A propósito de Economia, os últimos dados parecem indicar que as pessoas infetadas com Covid-19 desenvolvem uma resposta imunitária em relação ao vírus. É preciso estar atento à medida que estes estudos se alarguem a populações de maior dimensão e, caso se confirme, usar este conhecimento para fazer regressar aos seus postos de trabalho as pessoas infetadas que entretanto recuperem (para render aqueles que entretanto contraiam a doença), assim que tiver garantido que não se expõem ao risco (porque adquiriram imunidade), nem representam um risco de transmissão para os outros. Será esperado que, à medida que a propagação da Covid-19 evolua, o número de pessoas recuperadas venha gradualmente a ser superior ao aparecimento de novos casos, e isto é uma boa notícia.

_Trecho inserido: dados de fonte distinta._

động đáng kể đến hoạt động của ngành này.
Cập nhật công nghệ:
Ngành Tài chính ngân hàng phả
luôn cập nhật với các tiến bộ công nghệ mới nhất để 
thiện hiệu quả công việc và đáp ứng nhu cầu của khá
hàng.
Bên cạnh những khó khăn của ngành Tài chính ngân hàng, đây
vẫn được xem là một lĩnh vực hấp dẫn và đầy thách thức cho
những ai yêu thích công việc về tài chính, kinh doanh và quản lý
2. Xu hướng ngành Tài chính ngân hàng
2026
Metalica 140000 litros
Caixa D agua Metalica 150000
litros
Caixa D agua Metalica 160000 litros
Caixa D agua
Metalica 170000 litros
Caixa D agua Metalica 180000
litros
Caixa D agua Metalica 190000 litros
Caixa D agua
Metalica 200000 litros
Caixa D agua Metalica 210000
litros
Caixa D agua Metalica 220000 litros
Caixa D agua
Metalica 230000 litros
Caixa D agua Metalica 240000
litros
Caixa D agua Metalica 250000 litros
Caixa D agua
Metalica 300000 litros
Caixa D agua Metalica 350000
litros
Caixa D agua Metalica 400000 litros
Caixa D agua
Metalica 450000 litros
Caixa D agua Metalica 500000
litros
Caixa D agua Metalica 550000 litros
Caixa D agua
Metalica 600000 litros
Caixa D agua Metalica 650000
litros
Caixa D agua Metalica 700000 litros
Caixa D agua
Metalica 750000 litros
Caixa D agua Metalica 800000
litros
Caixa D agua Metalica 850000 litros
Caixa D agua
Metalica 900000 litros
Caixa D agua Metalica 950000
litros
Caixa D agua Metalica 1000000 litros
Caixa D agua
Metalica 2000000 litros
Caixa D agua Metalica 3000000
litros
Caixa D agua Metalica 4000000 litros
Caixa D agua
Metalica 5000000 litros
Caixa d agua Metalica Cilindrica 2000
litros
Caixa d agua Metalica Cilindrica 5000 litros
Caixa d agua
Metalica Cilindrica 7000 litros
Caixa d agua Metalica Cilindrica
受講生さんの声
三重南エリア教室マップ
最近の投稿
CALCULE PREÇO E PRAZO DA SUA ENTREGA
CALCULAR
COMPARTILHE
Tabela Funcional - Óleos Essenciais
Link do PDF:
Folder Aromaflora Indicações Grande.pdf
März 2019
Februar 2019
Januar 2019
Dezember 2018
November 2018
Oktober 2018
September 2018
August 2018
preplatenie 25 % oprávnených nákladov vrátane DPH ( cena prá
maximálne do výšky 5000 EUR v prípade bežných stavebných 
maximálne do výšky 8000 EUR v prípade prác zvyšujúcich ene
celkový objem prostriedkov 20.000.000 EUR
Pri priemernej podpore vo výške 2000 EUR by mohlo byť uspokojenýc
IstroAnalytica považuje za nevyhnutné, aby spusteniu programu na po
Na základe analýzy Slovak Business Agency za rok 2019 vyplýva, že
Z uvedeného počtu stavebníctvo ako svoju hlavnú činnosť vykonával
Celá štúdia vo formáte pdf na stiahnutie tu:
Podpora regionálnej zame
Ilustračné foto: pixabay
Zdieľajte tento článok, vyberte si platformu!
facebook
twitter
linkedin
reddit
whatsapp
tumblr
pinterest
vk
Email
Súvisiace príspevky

Uma nota final sobre o acesso livre à Ciência.
Muitas pessoas não sabem, mas muito do conhecimento que é agora tornado público e que uso aqui para sustentar a minha opinião, não estaria normalmente disponível de imediato, porque até o conhecimento tem fins lucrativos. É da responsabilidade da comunidade científica, mas também dos governos que suportam a Ciência, e da própria opinião pública, deixar de compactuar com este modelo de negócio que sustenta uma indústria cujas receitas anuais são na ordem dos biliões de euros.
Apesar de tudo o que nos preocupa, a população mundial continua a aumentar ao ritmo de três pessoas por segundo. Estamos condenados a prevalecer e teremos de viver com isso.
NOTA: Aquilo que se expressa neste artigo reflete unicamente a opinião pessoal do autor e não deve ser vista, em caso algum, como uma posição reconhecida pela instituição à qual o autor se encontra afiliado.